Bien que ces questions soient posées sur le même ton, avec le même naturel blasé/décontracté puisque le professeur utilise invariablement le même protocole d’une année sur l’autre, elles ne sont pas moins ambigües pour l’élève qui doit parler de la vie privée de ses parents. Lorsqu’on franchit les portes de l’école/ collège/ lycée, tous affublé du même sac, accablé par les mêmes exigences, on peine à croire que les discriminations soient fondées sur la vie privée. Ce n’est pas un hasard si les déclarations d’impôts arrivent chez le contribuable emballées dans un bleu nuit opaque protégeant leur confidentialité. L’extorsion sournoise d’informations à des enfants ou des adolescents, qui ne sont pas en mesure de les refuser, constitue un abus de faiblesse et une atteinte à la vie privée. La lâcheté de ces professeurs, quelque fois des écoles, d’autres des collèges et des lycées est d’autant plus malsaine qu’ils n’ont pas besoin de ces renseignements pour enseigner. Dans le creuset de l’éducation nationale, le statut socio-professionnel, la situation matrimoniale des parents n’est pas un indicateur, à moins que les professeurs, eux-mêmes, bien que pourfendeurs des inégalités sociales, regrettant l’ascenseur social, par dépit ou par bêtise, se jettent dans l’engrenage du déterminisme et de la reproduction sociale.

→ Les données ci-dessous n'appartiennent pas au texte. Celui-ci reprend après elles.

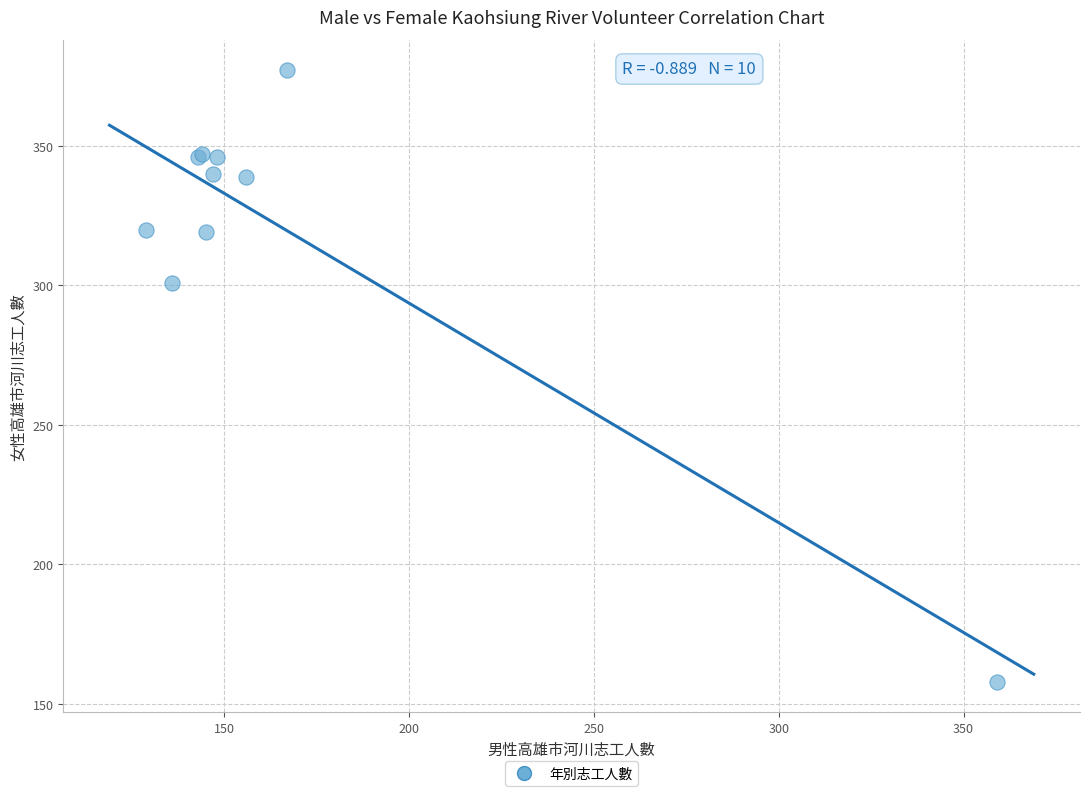

What Y value in the scatter plot is closest to 267?

301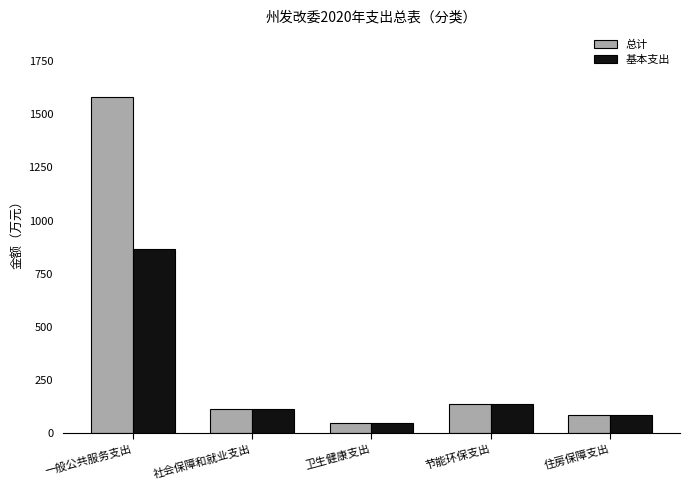

What is the label of the 2nd bar from the right?

节能环保支出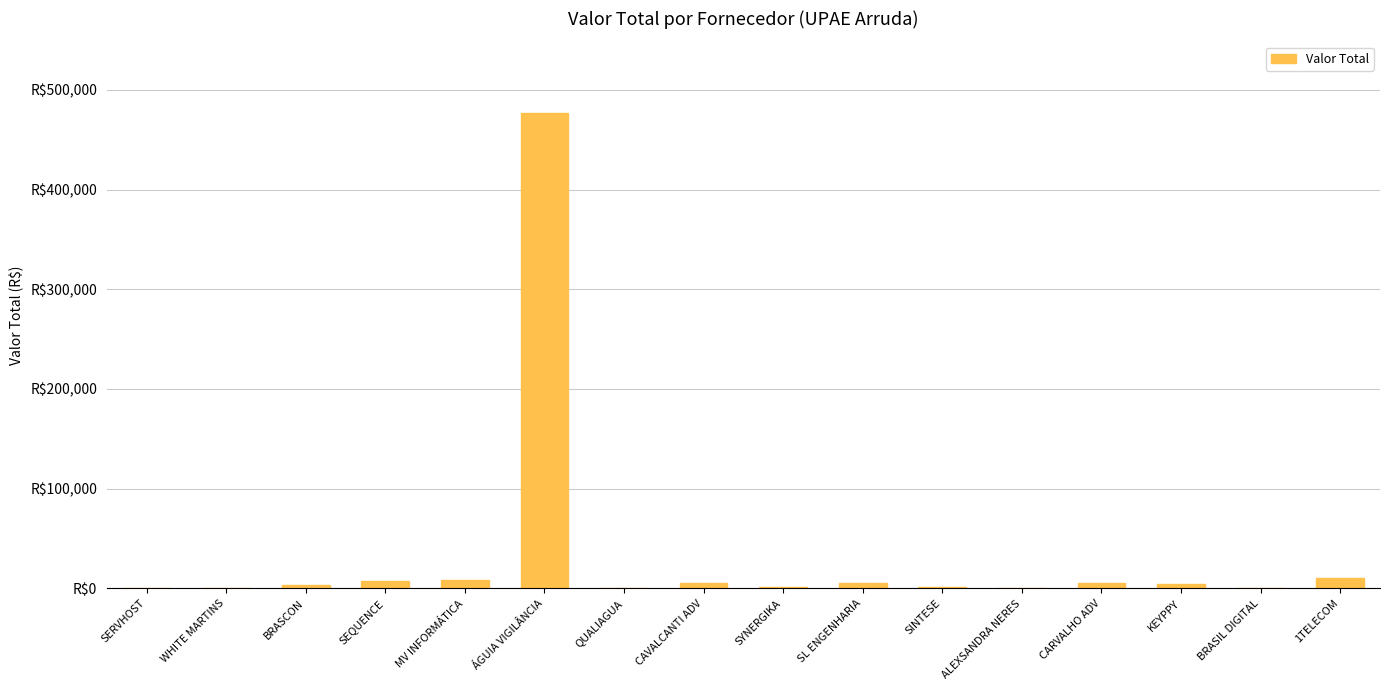

Are the bars horizontal?

No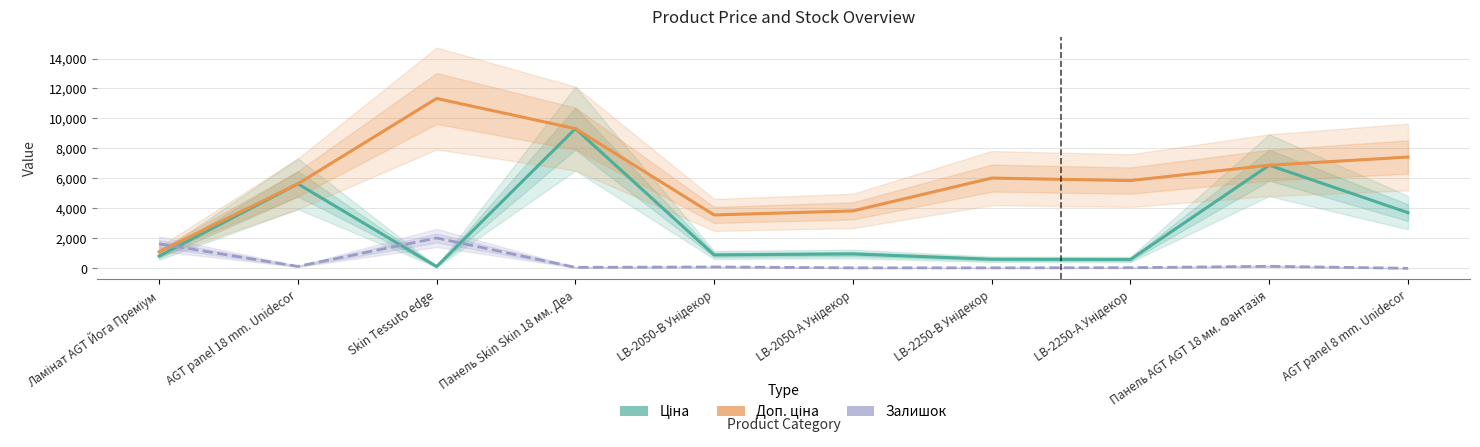

How many data points does each series have?

10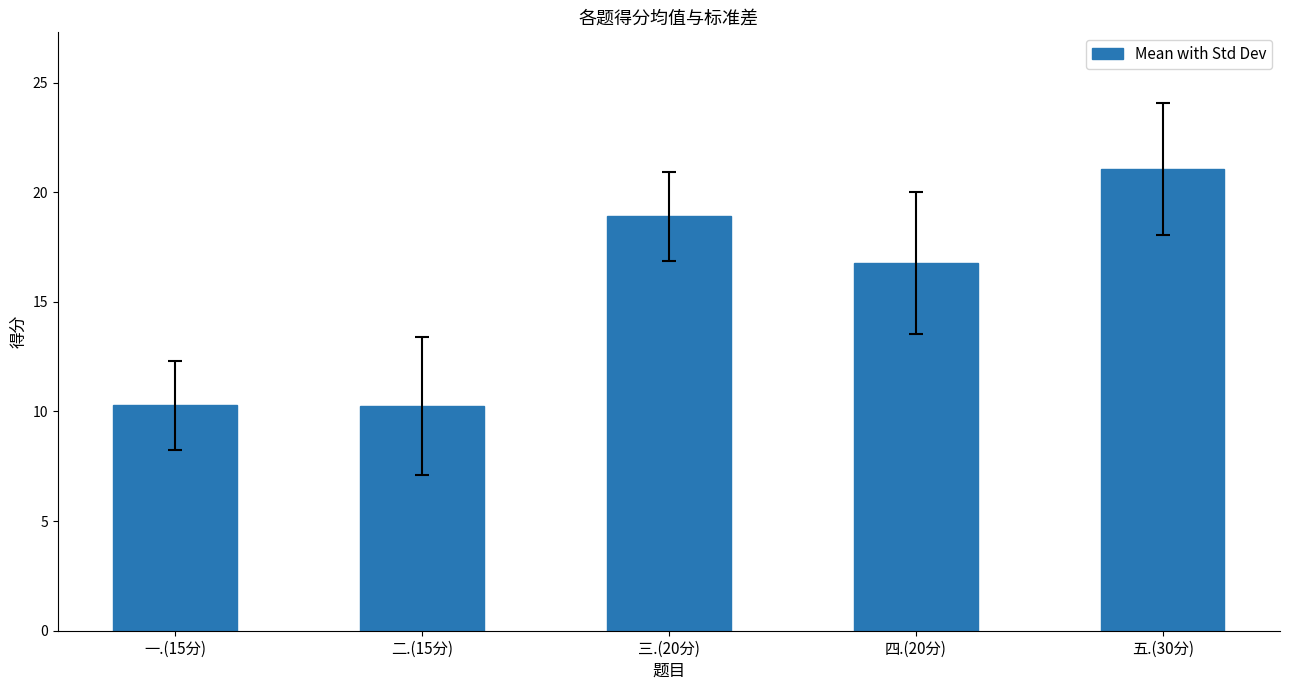

At which label is the value closest to 15?

四.(20分)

Nul ne sait ce qui se passe dans la tête de ces assistants sociaux sans objet, et nous-mêmes nous ne savons pas ce que deviennent les fiches qui alimentent, année après année, la banque de données de ces hommes et femmes mandatés par l’Etat.

 

En URSS, les parents ne se plaignaient pas du régime soviétique devant leurs enfants de peur que ceux-ci les dénoncent à l’école. Aujourd’hui, en France, si les professeurs n’ont pas de mobile politique (ce qui est, par ailleurs, tout à fait envisageable), n’ont-ils qu’une curiosité malsaine, ou simplement une vocation de statisticiens refoulée?